The next day a British submarine sank a German u-boat in a rare Pacific theater battle involving Germans.
On Tuesday the 15th, the Soviets began their first offensive in the Battle of Narva while a Japanese cruiser was torpedoed by a U.S. submarine.
By the middle of the week the Battle of the Korsun–Cherkassy Pocket ended in a Soviet victory with German forces fleeing for their lives, while American forces launched Operation Hailstone, a massive attack against a Japanese naval and air base in the Caroline Islands.
As that was happening the U.S. scored an important victory against Japan in The Battle of Karavia Bay.
Simultaneously, eight-hundred allied planes raided Berlin. The Germans would counter two days later by shelling London in the heaviest bombing of the British capital since 1941.
This helped lead to NBC’s War Telescope news program on Saturday February 19th, entitled “Britain is a Fortress.” It took to the air at 1:45PM from WEAF in New York.
The lieutenant Elmer Peterson interviewed was James Forrest Luma, born on August 27th, 1922 in Helena, Montana. At eighteen he was too young to enter flight training for the U.S., so he signed up for the Royal Canadian Air Force and was sent to England.
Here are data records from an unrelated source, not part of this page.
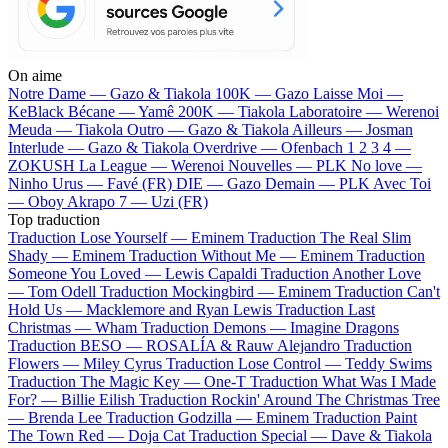
On aime
Notre Dame —
Gazo & Tiakola
100K —
Gazo
Laisse Moi —
KeBlack
Bécane —
Yamê
200K —
Tiakola
Laboratoire —
Werenoi
Meuda —
Tiakola
Outro —
Gazo & Tiakola
Ailleurs —
Josman
Interlude —
Gazo & Tiakola
Overdrive —
Ofenbach
1 2 3 4 —
ZOKUSH
La League —
Werenoi
Nouvelles —
PLK
No love —
Ninho
Urus —
Favé (FR)
DIE —
Gazo
Demain —
PLK
Avec Toi
—
Oboy
Akrapo 7 —
Uzi (FR)
Top traduction
Traduction Lose Yourself —
Eminem
Traduction The Real Slim
Shady —
Eminem
Traduction Without Me —
Eminem
Traduction
Someone You Loved —
Lewis Capaldi
Traduction Another Love
—
Tom Odell
Traduction Mockingbird —
Eminem
Traduction Can't
Hold Us —
Macklemore and Ryan Lewis
Traduction Last
Christmas —
Wham
Traduction Demons —
Imagine Dragons
Traduction BESO —
ROSALÍA & Rauw Alejandro
Traduction
Flowers —
Miley Cyrus
Traduction Lose Control —
Teddy Swims
Traduction The Magic Key —
One-T
Traduction What Was I Made
For? —
Billie Eilish
Traduction Rockin' Around The Christmas Tree
—
Brenda Lee
Traduction Godzilla —
Eminem
Traduction Paint
The Town Red —
Doja Cat
Traduction Special —
Dave & Tiakola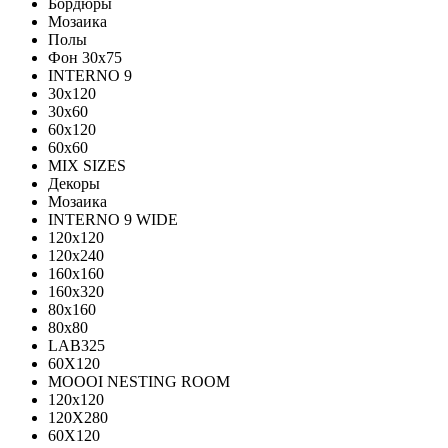
Бордюры
Мозаика
Полы
Фон 30х75
INTERNO 9
30x120
30x60
60x120
60x60
MIX SIZES
Декоры
Мозаика
INTERNO 9 WIDE
120x120
120x240
160x160
160x320
80x160
80x80
LAB325
60X120
MOOOI NESTING ROOM
120x120
120Х280
60Х120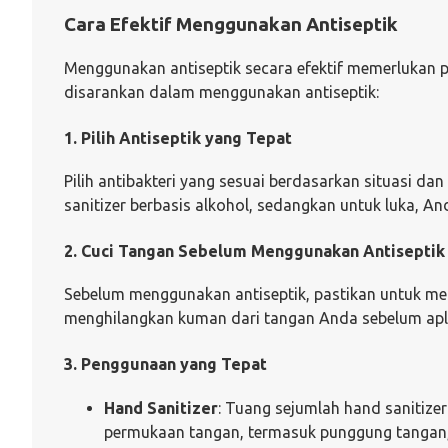
Cara Efektif Menggunakan Antiseptik
Menggunakan antiseptik secara efektif memerlukan p
disarankan dalam menggunakan antiseptik:
1. Pilih Antiseptik yang Tepat
Pilih antibakteri yang sesuai berdasarkan situasi da
sanitizer berbasis alkohol, sedangkan untuk luka, 
2. Cuci Tangan Sebelum Menggunakan Antiseptik
Sebelum menggunakan antiseptik, pastikan untuk men
menghilangkan kuman dari tangan Anda sebelum aplik
3. Penggunaan yang Tepat
Hand Sanitizer
: Tuang sejumlah hand sanitiz
permukaan tangan, termasuk punggung tangan, s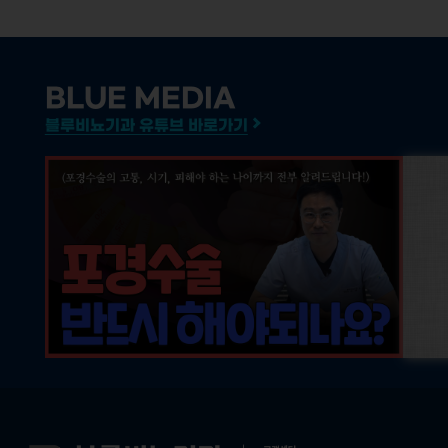
BLUE MEDIA
블루비뇨기과 유튜브 바로가기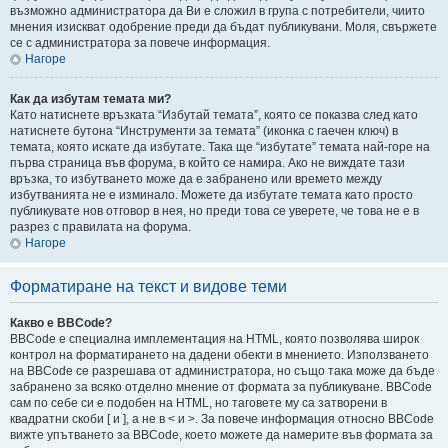
възможно администратора да Ви е сложил в група с потребители, чиито
мнения изискват одобрение преди да бъдат публикувани. Моля, свържете
се с администратора за повече информация.
Нагоре
Как да избутам темата ми?
Като натиснете връзката “Избутай темата”, която се показва след като
натиснете бутона “Инструменти за темата” (иконка с гаечен ключ) в
темата, която искате да избутате. Така ще “избутате” темата най-горе на
първа страница във форума, в който се намира. Ако не виждате тази
връзка, то избутването може да е забранено или времето между
избутванията не е изминало. Можете да избутате темата като просто
публикувате нов отговор в нея, но преди това се уверете, че това не е в
разрез с правилата на форума.
Нагоре
Форматиране на текст и видове теми
Какво е BBCode?
BBCode е специална имплементация на HTML, която позволява широк
контрол на форматирането на дадени обекти в мнението. Използването
на BBCode се разрешава от администратора, но също така може да бъде
забранено за всяко отделно мнение от формата за публикуване. BBCode
сам по себе си е подобен на HTML, но таговете му са затворени в
квадратни скоби [ и ], а не в < и >. За повече информация относно BBCode
вижте упътването за BBCode, което можете да намерите във формата за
A month after this broadcast, Lieutenant Luma was involved with only one other pilot in an air raid that saw three German planes shot down and seventeen others retreat in flames.
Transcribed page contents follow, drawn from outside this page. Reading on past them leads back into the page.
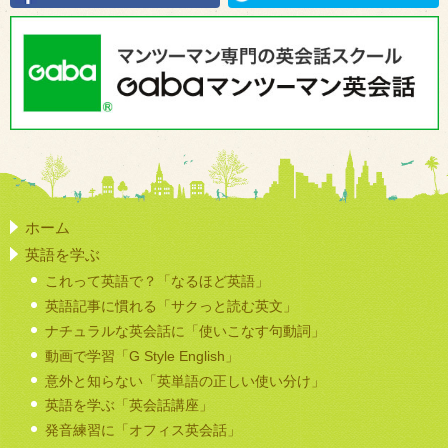
ホーム
英語を学ぶ
これって英語で？「なるほど英語」
英語記事に慣れる「サクっと読む英文」
ナチュラルな英会話に「使いこなす句動詞」
動画で学習「G Style English」
意外と知らない「英単語の正しい使い分け」
英語を学ぶ「英会話講座」
発音練習に「オフィス英会話」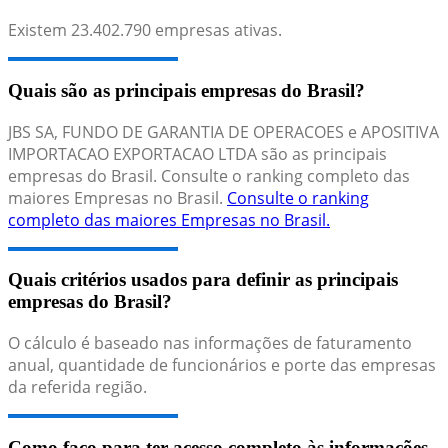
Existem
23.402.790
empresas ativas.
Quais são as principais empresas do Brasil?
JBS SA, FUNDO DE GARANTIA DE OPERACOES e APOSITIVA
IMPORTACAO EXPORTACAO LTDA são as principais
empresas do Brasil. Consulte o ranking completo das
maiores Empresas no Brasil.
Consulte o ranking
completo das maiores Empresas no Brasil.
Quais critérios usados para definir as principais
empresas do Brasil?
O cálculo é baseado nas informações de faturamento
anual, quantidade de funcionários e porte das empresas
da referida região.
Como faço para ter acesso completo às informações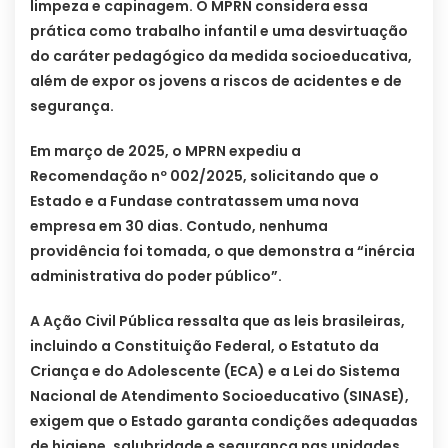
limpeza e capinagem. O MPRN considera essa
prática como trabalho infantil e uma desvirtuação
do caráter pedagógico da medida socioeducativa,
além de expor os jovens a riscos de acidentes e de
segurança.
Em março de 2025, o MPRN expediu a
Recomendação nº 002/2025, solicitando que o
Estado e a Fundase contratassem uma nova
empresa em 30 dias. Contudo, nenhuma
providência foi tomada, o que demonstra a “inércia
administrativa do poder público”.
A Ação Civil Pública ressalta que as leis brasileiras,
incluindo a Constituição Federal, o Estatuto da
Criança e do Adolescente (ECA) e a Lei do Sistema
Nacional de Atendimento Socioeducativo (SINASE),
exigem que o Estado garanta condições adequadas
de higiene, salubridade e segurança nas unidades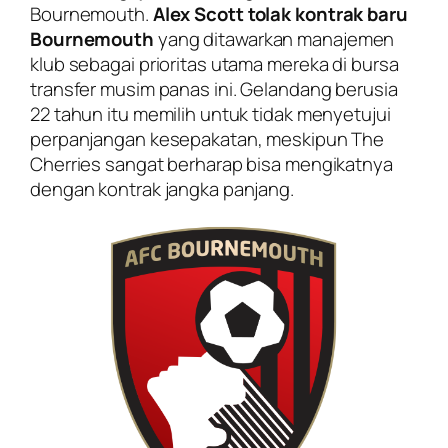
Bournemouth.
Alex Scott tolak kontrak baru
Bournemouth
yang ditawarkan manajemen
klub sebagai prioritas utama mereka di bursa
transfer musim panas ini. Gelandang berusia
22 tahun itu memilih untuk tidak menyetujui
perpanjangan kesepakatan, meskipun The
Cherries sangat berharap bisa mengikatnya
dengan kontrak jangka panjang.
Overall, he shot down five enemy planes in combat and was awarded the Distinguished Flying Cross for his efforts. Later this year, he was transferred to a U.S. Army Air Forces Squadron, serving until July of 1945.
James Luma lived to be ninety-six, passing away February 4th, 2019, just shy of seventy-five years to the date of giving this interview to Elmer Peterson.
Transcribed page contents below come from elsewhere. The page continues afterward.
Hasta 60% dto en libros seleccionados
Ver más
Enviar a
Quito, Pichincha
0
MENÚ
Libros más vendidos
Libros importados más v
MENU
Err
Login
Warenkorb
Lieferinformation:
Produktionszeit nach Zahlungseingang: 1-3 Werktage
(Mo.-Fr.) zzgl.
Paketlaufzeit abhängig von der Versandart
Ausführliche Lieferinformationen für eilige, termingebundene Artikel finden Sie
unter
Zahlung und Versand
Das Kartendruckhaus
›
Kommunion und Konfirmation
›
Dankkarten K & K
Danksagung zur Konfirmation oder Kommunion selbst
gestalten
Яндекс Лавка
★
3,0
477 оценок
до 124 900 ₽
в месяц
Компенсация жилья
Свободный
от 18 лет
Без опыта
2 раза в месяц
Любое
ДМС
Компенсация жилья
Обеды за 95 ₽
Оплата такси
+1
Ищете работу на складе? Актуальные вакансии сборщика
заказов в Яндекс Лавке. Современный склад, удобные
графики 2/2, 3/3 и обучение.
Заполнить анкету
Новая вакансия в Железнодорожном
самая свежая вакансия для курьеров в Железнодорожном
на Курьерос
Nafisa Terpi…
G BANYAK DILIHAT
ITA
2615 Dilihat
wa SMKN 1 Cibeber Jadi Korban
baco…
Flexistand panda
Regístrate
The day after this broadcast, The Allies launched "Big Week", a six-day strategic bombing campaign against the Third Reich, while Erwin Rommel completed a four-day inspection tour of Germany's Atlantic Wall which stretched from Southern France all the way to Northern Norway.
He reported to Hitler that the German coastal defenses were up to all requirements, but the Germans knew that the day of a full scale western European invasion by the allied powers was coming.